Democracy's Trojan horse
National Interest, The, Summer, 2004 by John Fonte
Global governance is implicitly a grand ideological project (and a utopian and coercive one, with universal aspirations). It is post-democratic in the sense that it originates from but transcends democracy just as the "postmodern" originates from but transcends modernity. Its success would mean that liberal democracy very well might be replaced with a new form of regime.
NOW LET us more closely examine post-democracy in practice. Understandings of human rights and international law have been transformed in the past several decades. New concepts of human rights and the "new" international law have been heavily influenced by the de facto post-democratic ideology and material interests of transnational elites. In the immediate aftermath of World War II, human rights were associated with the values of the Anglo-American democracies in the struggle against totalitarianism: the rights of free speech, free elections, the rule of law, freedom of religion, freedom of association and the like. Many Americans, in particular, wanted to qualify and narrow the concepts of social, cultural and economic rights that were incorporated into the Universal Declaration of Human Rights in 1948.

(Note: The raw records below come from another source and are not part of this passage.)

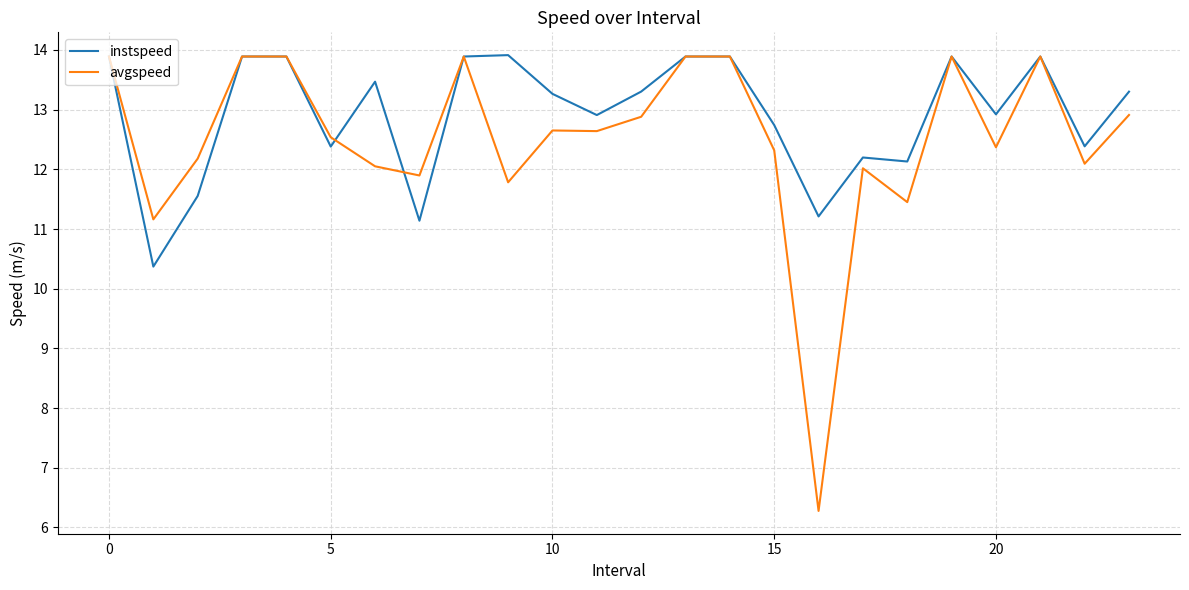

List the series in order of their overall mean, highest first.

instspeed, avgspeed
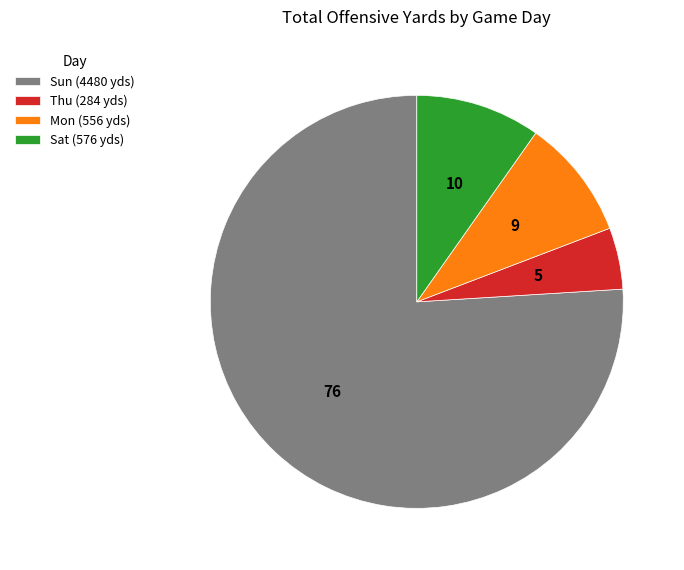

Does Sat (576 yds) represent more than half of the total?

No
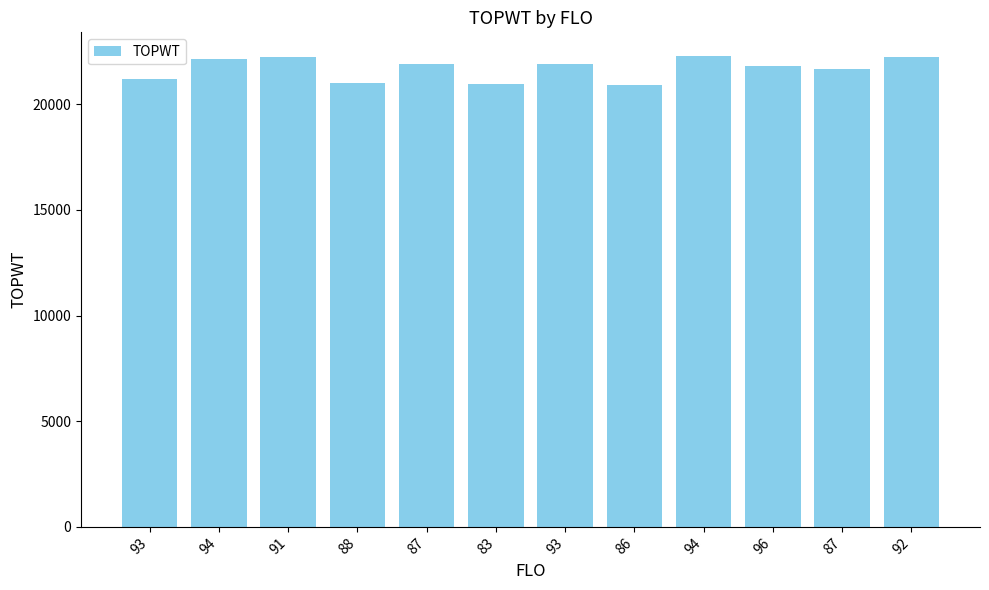

What is the difference between the values at 93 and 91?

1019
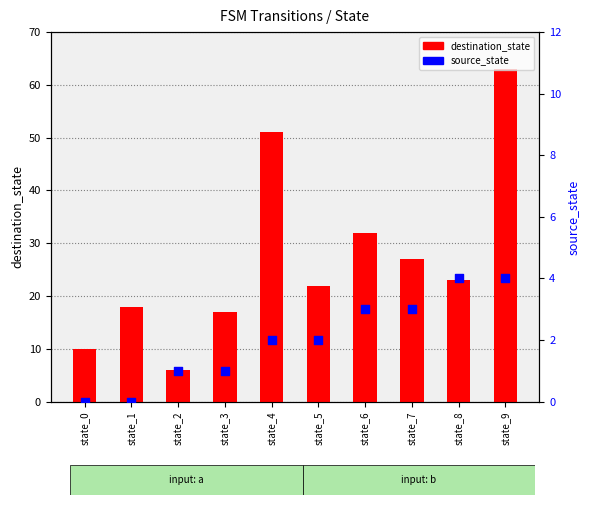

What is the total value across all series at state_8?

27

Today, the idea of what constitutes "human rights" has been vastly expanded. For example, an international agreement on "children's rights" ratified by most nations in the world (but not the United States) and enthusiastically supported by leading NGOs, declares that it is a basic human right that any child, "shall have ... freedom to seek, receive, and impart information of all kinds ... in print, in the form of art or through any other media of the child's choice;" and that "no child shall he subject to arbitrary ... interference with his or her privacy ... or correspondence."
The concept of international law has undergone considerable alteration as well. In an important article in The National Interest (Winter 2000/01), international lawyers David B. Rivkin and Lee A. Casey argue that instead of concerning itself with relations among nations (the traditional Law of Nations),
This new international law purports to govern the relationship of citizens to their governments, affecting such domestic issues as environmental protection and the rights of children.
It also seeks the power to "promote the criminal prosecution of individual state officials by the courts of other states and international tribunals...." (2)
Two major NGOs, Human Rights Watch and Amnesty International USA, are exemplars of the conflict between democracy and post-democracy. These two organizations have waged what could be characterized as "lawfare" against the exercise of democratic sovereignty by the American nation-state. They continuously pillory America's liberal democracy as an "oppressive" regime that routinely violates human rights. (3)
Immediately following the attacks of September 11, they objected to describing the conflict as a "war", preferring to characterize them as a "crime" that should be pursued under the auspices of international law. As American planes began bombing the Taliban in Afghanistan in October 2001, the NGOs sought ways to limit American military operations by complaining about possible collateral damage and the use of weapons of which they do not approve, such as cluster bombs.